[Brondocument]

Deze leden vragen verder waarom een ruimere toepassing van cassatie in het belang der wet op zichzelf niet voldoende kan zijn om tot verbeteringen te komen en te voorzien in adequate beantwoording van belangrijke rechtsvragen.

Een ruimere toepassing van cassatie in het belang der wet voorziet in bepaalde gevallen zeker ook in de behoefte aan beantwoording van belangrijke rechtsvragen. Een fraai voorbeeld is de recente uitspraak van de Hoge Raad in een cassatie in het belang der wet, waarin antwoord is gegeven op de vraag of de verkoper van een tot woning bestemde onroerende zaak gebonden is aan een mondelinge koopovereenkomst gesloten met een particuliere koper (art. 7:2 BW). Zie HR 9 december 2011, LJN: BU7412. Gemeenschappelijk is dat beide instrumenten ertoe leiden dat de mogelijkheid om zaken waarbij er een maatschappelijke behoefte bestaat aan een richtinggevende uitspraak van de Hoge Raad, maar die de Hoge Raad niet of niet tijdig bereiken, nu wel (tijdig) aan de Hoge Raad kunnen worden voorgelegd. Cassatie in het belang der wet kan echter alleen worden ingesteld als voor partijen geen rechtsmiddel (meer) openstaat. Het kan ook geen nadeel toebrengen aan de rechten door partijen verkregen zijn (art. 78, zesde lid, RO). Het heeft dus geen rechtsgevolgen voor de betrokken partijen, terwijl dat juist wel de bedoeling is bij de beantwoording aan een prejudiciële vraag. Een hiermee samenhangend verschil is dat met de prejudiciële procedure een rechtsvraag (doorgaans) in een eerder stadium ter beantwoording aan de Hoge Raad kan worden voorgelegd. Voorts is een verschil dat aan de mogelijkheid prejudiciële vragen te stellen, vooral tijdens de behandeling van het (feitelijke) geding behoefte kan blijken te bestaan. Het heeft ten opzichte van cassatie in het belang der wet ook het voordeel dat partijen en onder omstandigheden ook anderen aan de Hoge Raad een standpunt kenbaar kunnen maken. Bij cassatie in belang der wet is de Hoge Raad voor zijn informatie voornamelijk afhankelijk van het parket.

[/Brondocument]
[Geëxtraheerde gegevens]

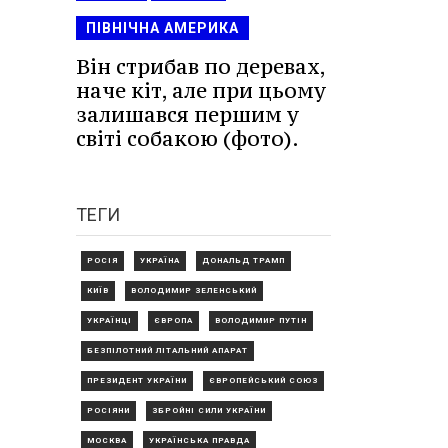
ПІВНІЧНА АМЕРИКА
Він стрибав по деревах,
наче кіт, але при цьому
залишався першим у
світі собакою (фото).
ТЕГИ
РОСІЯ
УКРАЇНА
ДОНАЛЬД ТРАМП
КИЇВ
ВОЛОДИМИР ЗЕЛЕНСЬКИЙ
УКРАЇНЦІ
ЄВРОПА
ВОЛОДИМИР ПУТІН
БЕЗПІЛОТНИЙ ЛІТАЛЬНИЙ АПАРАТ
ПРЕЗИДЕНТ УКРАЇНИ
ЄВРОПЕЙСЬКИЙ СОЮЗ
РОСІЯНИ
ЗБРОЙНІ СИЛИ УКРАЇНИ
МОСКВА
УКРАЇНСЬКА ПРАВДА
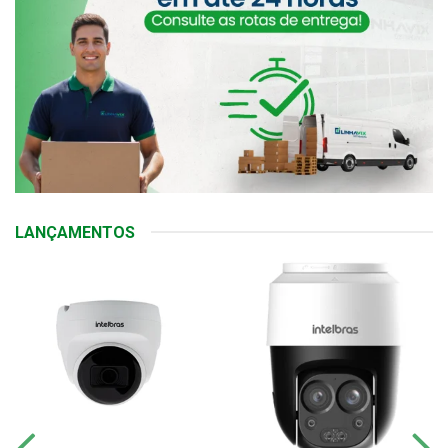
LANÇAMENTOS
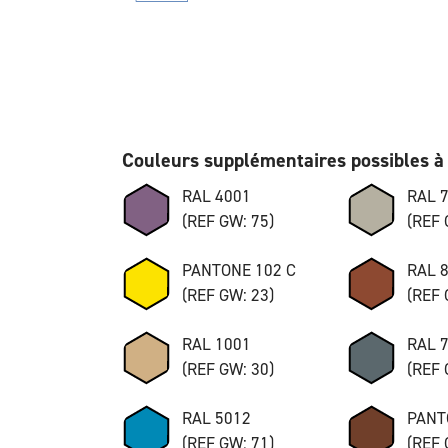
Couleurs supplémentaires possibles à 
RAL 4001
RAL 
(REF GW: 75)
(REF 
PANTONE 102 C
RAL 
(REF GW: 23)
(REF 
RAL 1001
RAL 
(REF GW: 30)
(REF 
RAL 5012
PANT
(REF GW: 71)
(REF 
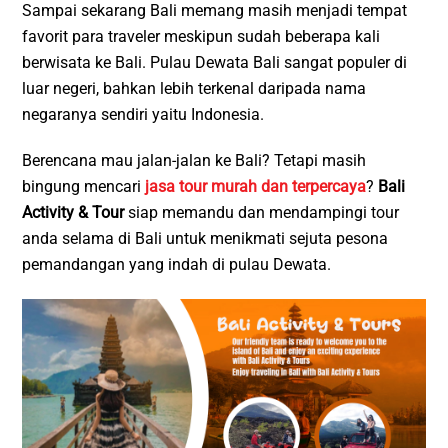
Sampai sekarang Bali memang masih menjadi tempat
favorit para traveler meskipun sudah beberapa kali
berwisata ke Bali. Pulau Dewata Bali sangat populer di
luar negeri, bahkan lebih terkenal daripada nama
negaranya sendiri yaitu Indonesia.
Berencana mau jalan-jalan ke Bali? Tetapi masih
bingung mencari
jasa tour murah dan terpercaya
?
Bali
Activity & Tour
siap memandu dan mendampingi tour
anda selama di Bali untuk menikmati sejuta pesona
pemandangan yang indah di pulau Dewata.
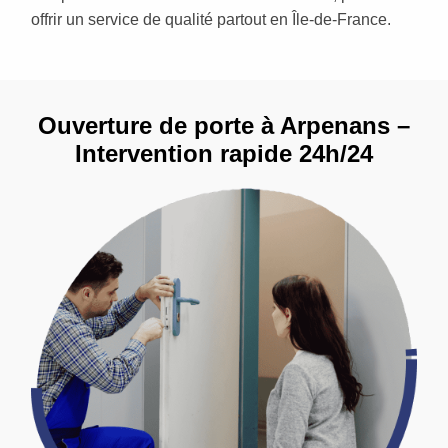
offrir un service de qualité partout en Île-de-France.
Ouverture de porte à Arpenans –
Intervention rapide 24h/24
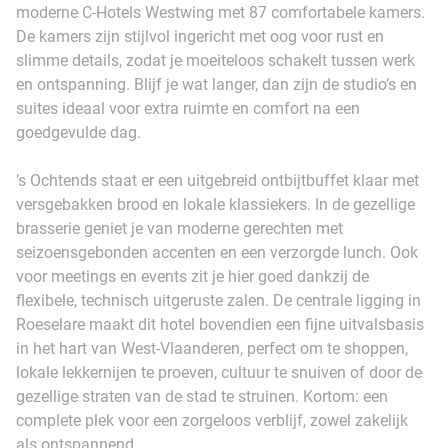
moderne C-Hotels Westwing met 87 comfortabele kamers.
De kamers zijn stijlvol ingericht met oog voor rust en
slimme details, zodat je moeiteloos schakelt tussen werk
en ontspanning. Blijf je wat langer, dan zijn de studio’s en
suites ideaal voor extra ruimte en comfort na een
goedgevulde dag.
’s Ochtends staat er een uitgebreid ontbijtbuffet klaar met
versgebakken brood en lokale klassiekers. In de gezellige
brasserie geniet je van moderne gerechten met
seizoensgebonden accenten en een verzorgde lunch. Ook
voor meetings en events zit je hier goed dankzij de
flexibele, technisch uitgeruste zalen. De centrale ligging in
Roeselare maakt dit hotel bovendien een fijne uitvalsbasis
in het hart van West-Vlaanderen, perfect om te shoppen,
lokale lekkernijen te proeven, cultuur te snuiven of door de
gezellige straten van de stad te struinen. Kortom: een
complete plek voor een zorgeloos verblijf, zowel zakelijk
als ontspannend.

[/Geëxtraheerde gegevens]
[Geëxtraheerde gegevens]

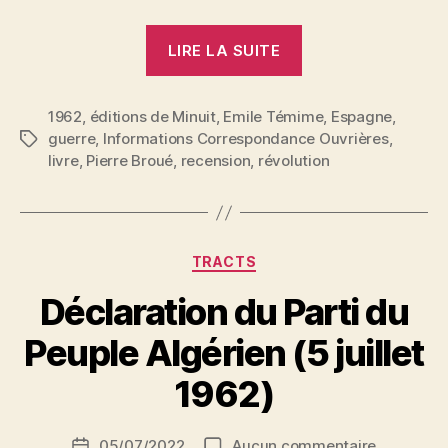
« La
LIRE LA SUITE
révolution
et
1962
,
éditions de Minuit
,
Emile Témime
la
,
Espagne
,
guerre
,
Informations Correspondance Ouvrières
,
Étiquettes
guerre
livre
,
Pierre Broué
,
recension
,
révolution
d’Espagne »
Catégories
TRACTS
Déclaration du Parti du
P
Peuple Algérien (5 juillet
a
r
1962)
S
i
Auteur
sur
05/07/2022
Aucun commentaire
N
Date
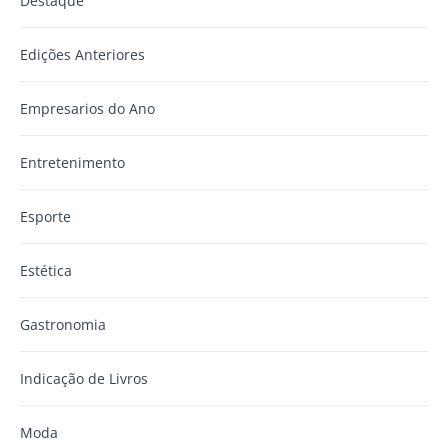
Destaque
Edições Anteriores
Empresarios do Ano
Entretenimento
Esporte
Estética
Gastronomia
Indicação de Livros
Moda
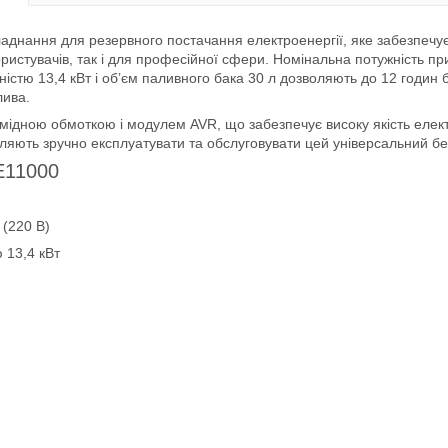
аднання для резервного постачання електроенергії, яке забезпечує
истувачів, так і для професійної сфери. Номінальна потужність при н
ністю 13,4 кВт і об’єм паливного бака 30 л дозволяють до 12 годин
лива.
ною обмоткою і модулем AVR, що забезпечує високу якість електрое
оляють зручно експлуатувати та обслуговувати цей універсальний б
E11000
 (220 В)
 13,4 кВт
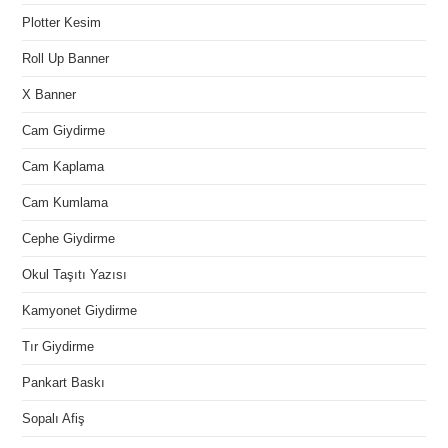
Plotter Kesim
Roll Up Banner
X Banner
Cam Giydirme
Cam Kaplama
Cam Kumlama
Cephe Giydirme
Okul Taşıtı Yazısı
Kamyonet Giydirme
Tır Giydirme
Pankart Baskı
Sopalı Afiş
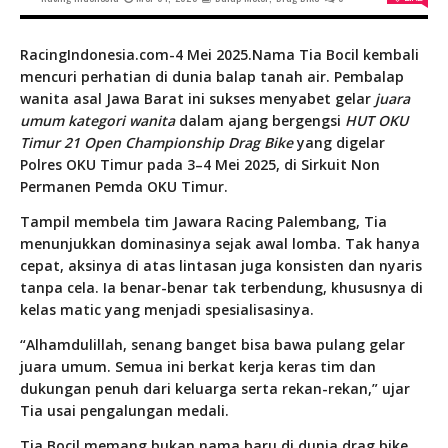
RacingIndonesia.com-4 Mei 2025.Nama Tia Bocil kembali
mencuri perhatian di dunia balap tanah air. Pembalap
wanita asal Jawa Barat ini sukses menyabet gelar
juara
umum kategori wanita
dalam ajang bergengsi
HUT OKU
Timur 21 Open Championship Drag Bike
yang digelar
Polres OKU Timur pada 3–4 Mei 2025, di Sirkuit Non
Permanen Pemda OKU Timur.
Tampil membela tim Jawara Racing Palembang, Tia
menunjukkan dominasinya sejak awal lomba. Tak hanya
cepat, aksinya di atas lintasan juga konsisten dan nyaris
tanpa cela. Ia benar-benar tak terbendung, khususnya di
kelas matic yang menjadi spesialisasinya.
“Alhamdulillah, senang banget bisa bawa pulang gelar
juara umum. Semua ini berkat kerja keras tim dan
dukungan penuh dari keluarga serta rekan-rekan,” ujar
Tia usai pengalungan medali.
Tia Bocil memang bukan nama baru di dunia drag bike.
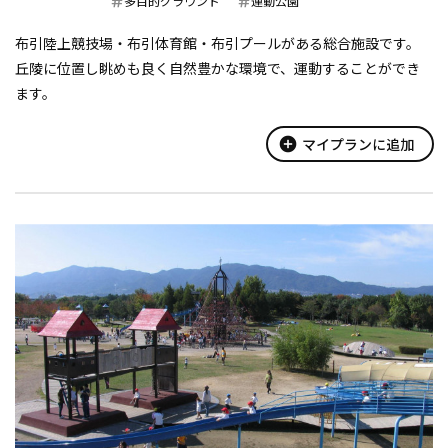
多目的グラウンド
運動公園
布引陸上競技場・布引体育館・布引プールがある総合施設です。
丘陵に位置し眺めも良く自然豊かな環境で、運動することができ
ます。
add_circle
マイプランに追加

[/Geëxtraheerde gegevens]
[Geëxtraheerde gegevens]

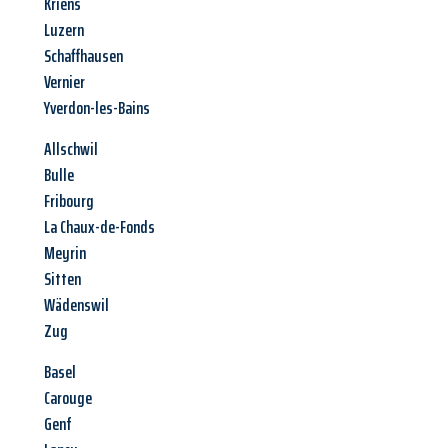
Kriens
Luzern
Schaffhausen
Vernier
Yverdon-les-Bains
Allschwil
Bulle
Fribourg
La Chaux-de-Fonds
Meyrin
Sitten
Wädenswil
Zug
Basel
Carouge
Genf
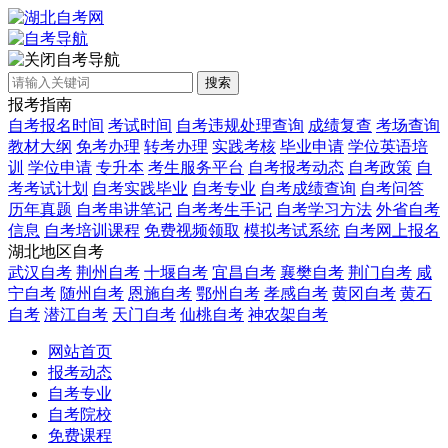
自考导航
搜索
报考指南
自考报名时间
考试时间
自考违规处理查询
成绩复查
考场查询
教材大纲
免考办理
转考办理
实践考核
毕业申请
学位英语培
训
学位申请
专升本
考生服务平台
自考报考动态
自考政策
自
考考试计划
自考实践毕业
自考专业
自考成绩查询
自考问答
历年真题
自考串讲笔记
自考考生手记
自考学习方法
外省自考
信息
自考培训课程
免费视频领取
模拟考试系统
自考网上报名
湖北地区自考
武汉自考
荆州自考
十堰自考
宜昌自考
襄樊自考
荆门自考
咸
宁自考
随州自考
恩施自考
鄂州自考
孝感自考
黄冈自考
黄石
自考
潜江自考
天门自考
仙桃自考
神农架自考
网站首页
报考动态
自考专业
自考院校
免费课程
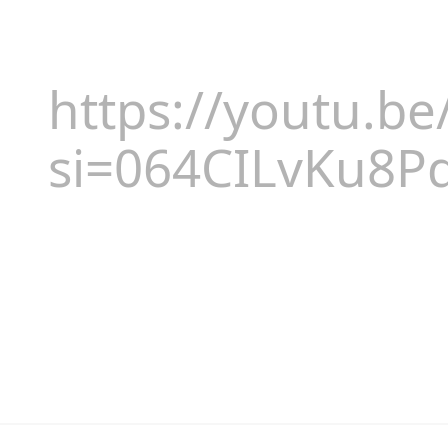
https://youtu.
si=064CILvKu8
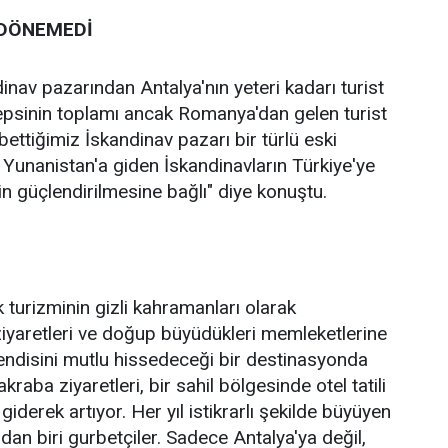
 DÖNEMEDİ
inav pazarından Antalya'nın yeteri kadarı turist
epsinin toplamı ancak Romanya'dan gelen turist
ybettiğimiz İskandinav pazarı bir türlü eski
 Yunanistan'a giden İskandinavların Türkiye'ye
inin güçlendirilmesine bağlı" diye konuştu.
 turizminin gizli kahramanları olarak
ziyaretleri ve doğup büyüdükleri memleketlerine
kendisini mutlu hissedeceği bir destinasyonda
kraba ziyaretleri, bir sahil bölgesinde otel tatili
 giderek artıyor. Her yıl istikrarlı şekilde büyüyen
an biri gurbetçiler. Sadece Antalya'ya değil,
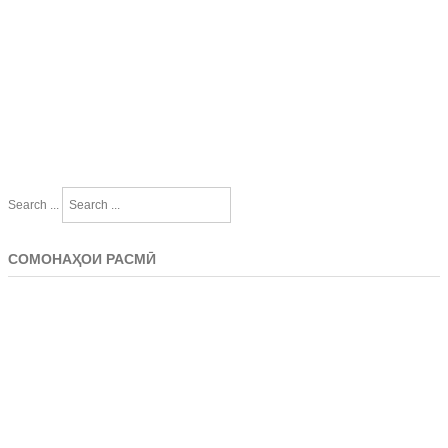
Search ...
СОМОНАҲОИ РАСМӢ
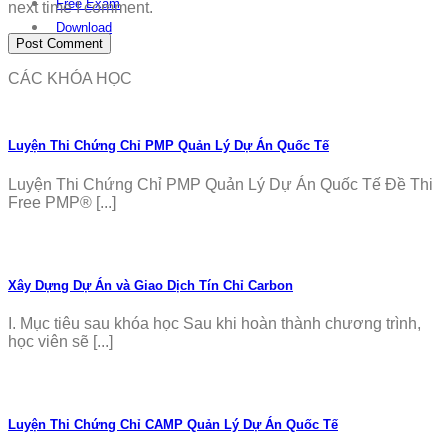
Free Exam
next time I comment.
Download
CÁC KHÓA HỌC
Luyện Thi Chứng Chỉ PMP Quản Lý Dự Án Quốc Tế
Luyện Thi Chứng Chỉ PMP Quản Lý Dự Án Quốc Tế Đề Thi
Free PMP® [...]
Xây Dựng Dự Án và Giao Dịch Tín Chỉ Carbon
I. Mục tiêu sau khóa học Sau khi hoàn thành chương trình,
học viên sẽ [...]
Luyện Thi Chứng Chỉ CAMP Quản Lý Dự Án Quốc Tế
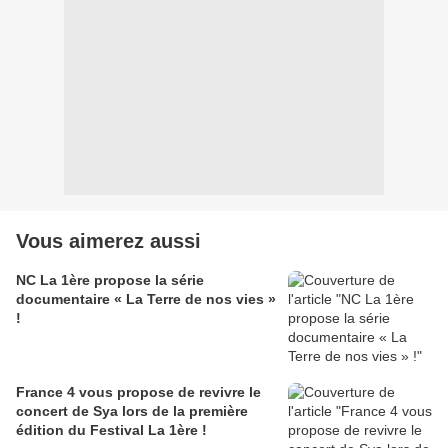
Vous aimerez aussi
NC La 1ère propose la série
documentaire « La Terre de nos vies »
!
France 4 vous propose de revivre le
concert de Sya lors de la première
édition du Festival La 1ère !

[/Geëxtraheerde gegevens]

Wat nodig is. Haal het stuk van "Deze leden vragen" tot en met "adequate beantwoording van belangrijke rechtsvragen." ongewijzigd uit het brondocument over cassatie in het belang der wet.

Oplossing.
Deze leden vragen verder waarom een ruimere toepassing van cassatie in het belang der wet op zichzelf niet voldoende kan zijn om tot verbeteringen te komen en te voorzien in adequate beantwoording van belangrijke rechtsvragen.